Je me souviens avoir découvert, il y a quelques années, le premier Tormented Souls (2021) du studio Dual Effect avec un certain étonnement : l’équipe rendait hommage explicitement à l’ère du survival-horror des années 90, entre caméras fixes, angles figés, et exploration. On y suivait Caroline Walker dans un hôpital inquiétant, armée d’un marteau ou d’une clouteuse, et l’on ressentait une volonté forte de renouer avec cette « vulnérabilité » propre aux classiques du genre.

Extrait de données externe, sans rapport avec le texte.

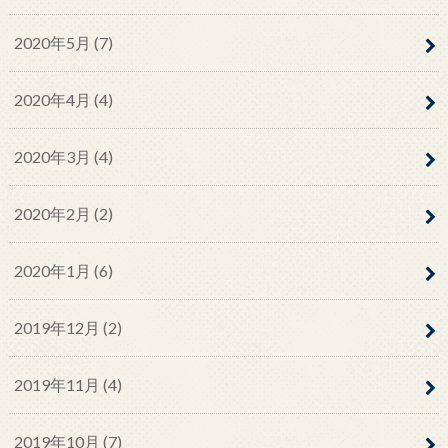
2020年5月 (7)
2020年4月 (4)
2020年3月 (4)
2020年2月 (2)
2020年1月 (6)
2019年12月 (2)
2019年11月 (4)
2019年10月 (7)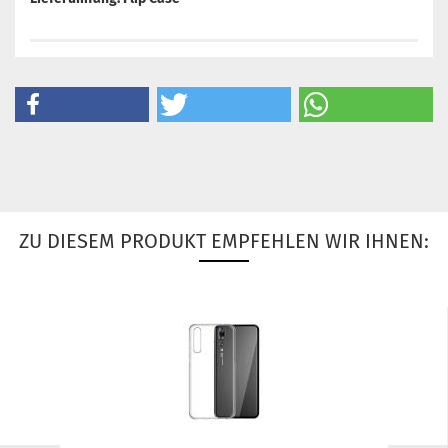
ZU DIESEM PRODUKT EMPFEHLEN WIR IHNEN: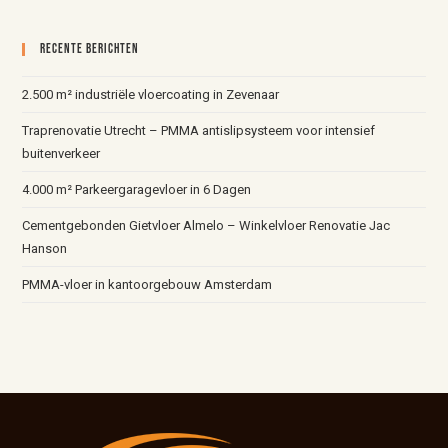
Recente Berichten
2.500 m² industriële vloercoating in Zevenaar
Traprenovatie Utrecht – PMMA antislipsysteem voor intensief
buitenverkeer
4.000 m² Parkeergaragevloer in 6 Dagen
Cementgebonden Gietvloer Almelo – Winkelvloer Renovatie Jac
Hanson
PMMA-vloer in kantoorgebouw Amsterdam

Avec la sortie de Tormented Souls 2, le 23 octobre 2025 (sur PC, PS5 et Xbox Series), l’équipe semble avoir décidé de pousser plus loin cette filiation tout en peaufinant certaines mécaniques (le monde élargi, les puzzles, la dualité des réalités). Le pari est risqué : rendre hommage sans tomber dans la nostalgie vide de sens, proposer du neuf sans trahir l’essence même des survival horror.

[Test] Tormented Souls 2

Dans Tormented Souls 2, Caroline Walker tente de reprendre une vie normale avec sa sœur Anna, après les événements du premier volet. Mais Anna tombe malade d’une étrange affliction et Caroline la conduit on va dire en convalescence, ce qui tourne rapidement au cauchemar.

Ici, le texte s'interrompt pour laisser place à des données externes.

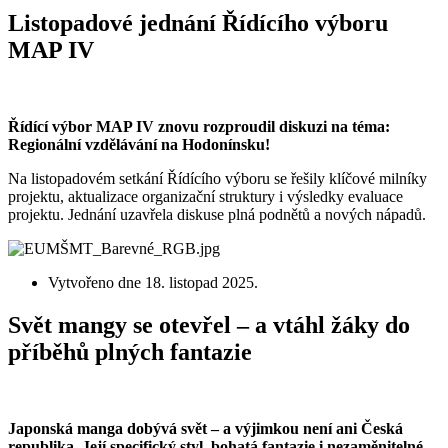
Listopadové jednání Řídícího výboru
MAP IV
Řídící výbor MAP IV znovu rozproudil diskuzi na téma:
Regionální vzdělávání na Hodonínsku!
Na listopadovém setkání Řídícího výboru se řešily klíčové milníky
projektu, aktualizace organizační struktury i výsledky evaluace
projektu. Jednání uzavřela diskuse plná podnětů a nových nápadů.
Vytvořeno dne
18. listopad 2025
.
Svět mangy se otevřel – a vtáhl žáky do
příběhů plných fantazie
Japonská manga dobývá svět – a výjimkou není ani Česká
republika. Její specifický styl, bohatá fantazie i nezaměnitelné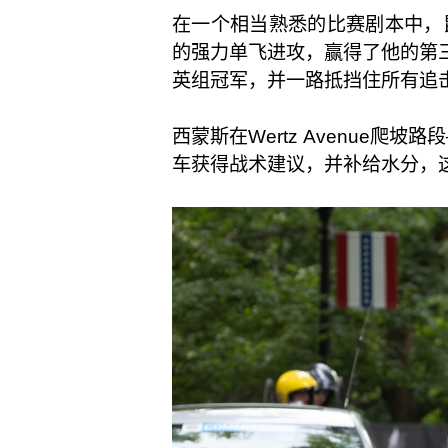
在一个相当熟悉的比赛剧本中，昆恩·
的强力单飞进攻，赢得了他的第三个美国自行
英组冠军，并一路抵挡住所有追
西蒙斯在Wertz Avenue
车获得战术建议，并补给水分，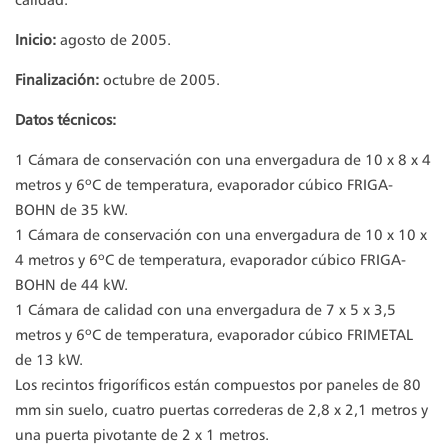
calidad.
Inicio:
agosto de 2005.
Finalización:
octubre de 2005.
Datos técnicos:
1 Cámara de conservación con una envergadura de 10 x 8 x 4
metros y 6ºC de temperatura, evaporador cúbico FRIGA-
BOHN de 35 kW.
1 Cámara de conservación con una envergadura de 10 x 10 x
4 metros y 6ºC de temperatura, evaporador cúbico FRIGA-
BOHN de 44 kW.
1 Cámara de calidad con una envergadura de 7 x 5 x 3,5
metros y 6ºC de temperatura, evaporador cúbico FRIMETAL
de 13 kW.
Los recintos frigoríficos están compuestos por paneles de 80
mm sin suelo, cuatro puertas correderas de 2,8 x 2,1 metros y
una puerta pivotante de 2 x 1 metros.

L’univers s’élargit : on explore non seulement un couvent/clinique, mais désormais un lieu plus vaste, la ville de Villa Hess, comprenant un hôpital désaffecté, un centre commercial abandonné, un chapelle délabrée... Le récit, joue la carte de l’horreur occulte, de la secte et de la dévotion pervertie. La narration se fait donc dans un cadre connu mais agrandi : une protagoniste déjà éprouvée, des lieux aux textes troublants, des notes à collecter, un univers parallèle à manipuler qui renvoie à un schéma où actions et conséquences s’entrelacent, à l’instar de certains titres comme Silent Hill 2.

[Test] Tormented Souls 2

Le jeu ne cherche pas à révolutionner le genre, mais à s’inscrire dans une tradition héritée de Resident Evil, Silent Hill ou Alone in the Dark. Il essaye de s’imposer dans cette niche tout en faisait une déclaration d’amour à l’âge d’or du survival horror. J’avoue que j’avais ressenti cela au premier titre sans trop savoir comment l’exprimer.

Dans le paysage actuel, où beaucoup de productions optent pour l’action rapide, les caméras à l’épaule et des mécanismes modernes, Tormented Souls 2 joue la carte du retour aux fondamentaux : caméras fixes, sentiment omniprésent de vulnérabilité, gestion rigoureuse des ressources. On peut donc dire qu’il occupe un créneau de niche, mais en pleine renaissance : un public nostalgique, mais aussi des joueurs curieux d’une atmosphère plus posée. Toutefois, il ne rivalise pas – ou ne cherche pas à rivaliser – avec les blockbusters AAA en termes d’action flamboyante ou de mécaniques ultra-modernes.

Le gameplay de Tormented Souls 2 se décline en exploration, résolution de puzzles, gestion limitée des ressources, et affrontements peu nombreux mais tendus.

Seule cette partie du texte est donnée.